INTRODUCING REGULAR EXPRESSIONS

INTRODUCING REGULAR EXPRESSIONS

Regular expressions provide a means for matching strings and characters in order to obtain only the desired information (for example, from a large input list). Also called regexps, regular expressions can be very powerful and complex; however, they don't need to be.

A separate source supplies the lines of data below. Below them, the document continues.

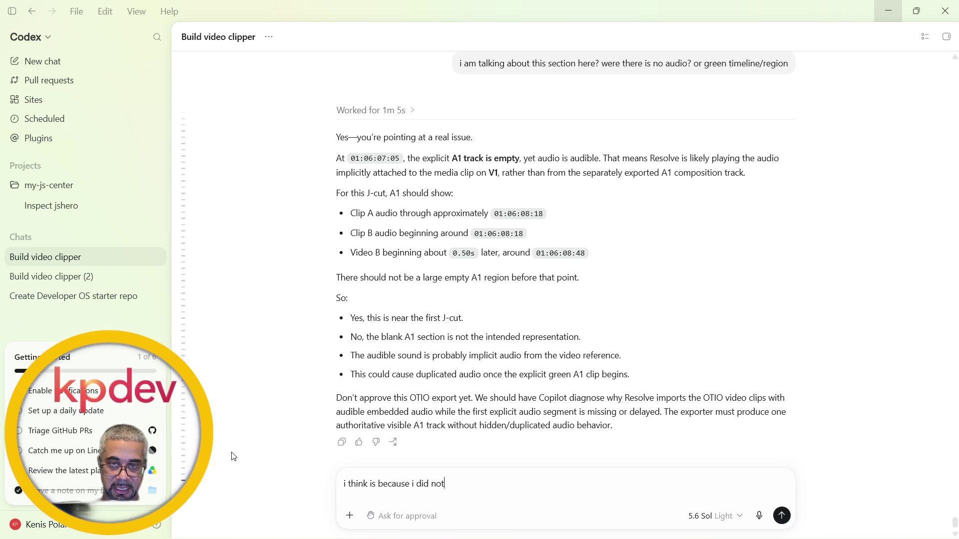
type("lin")
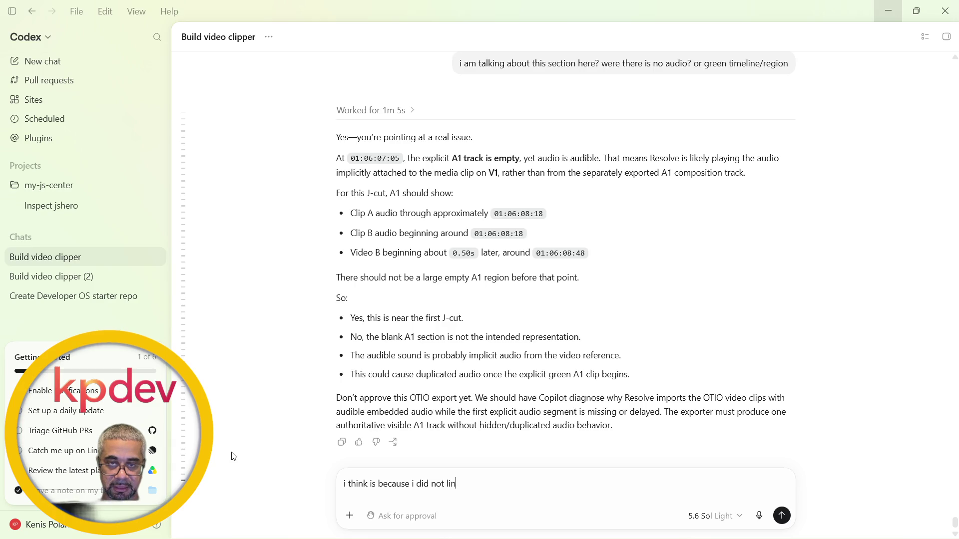
type("k it correctly")
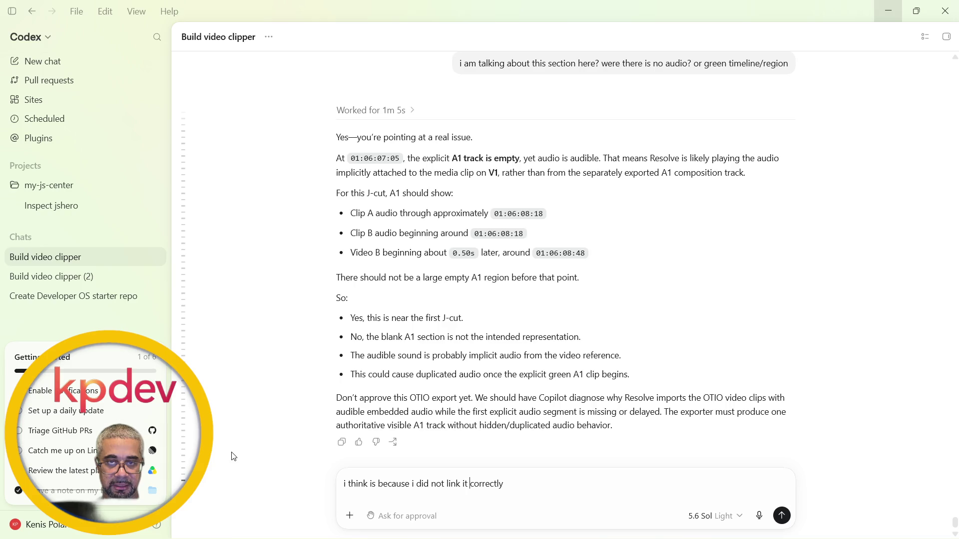
Reword the phrase to say it was linked incorrectly or not correct
key("ctrl+shift+Left")
key("ctrl+shift+Left")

For the most part, regexps are universal, but there are differences between implementations. For instance, regexps used on the command line or with grep may be slightly different than those used by Perl. The following are some of the character sequences used in regexps:

*Matches any single character

^ Matches the empty string at the beginning of a line

$ Matches the empty string at the end of a line

\< Matches the empty string at the beginning of a word

\> Matches the empty string at the end of a word

? Matches the preceding item at most once

* Matches the preceding item zero or more times

+ Matches the preceding item at least once

[x] Matches any character in the brackets

If, for example, you had a list of files and wanted to find only those files starting with an alphabetical character and ending in ".bz2" or ".gz", you might use:

# grep -E '\<[a-z].*\.(bz2|gz)\>' myfile

This executes grep against the file "myfile" with extended regexpoptions enabled (the -E command). The regexp here is:

\<[a-z].*\.(bz2|gz)\>

This tells grep to look for a word that starts (\<) with an alphabetical character ([a-z]) and is repeated any number of times (.*) until a period is encountered and then the string "bz2" OR "gz" is matched (\.(bz2|gz)) at the end of the word (\>). You'll also notice that, because the period character is also a regexp, the period character is 'escaped' with a backslash so that it is used literally.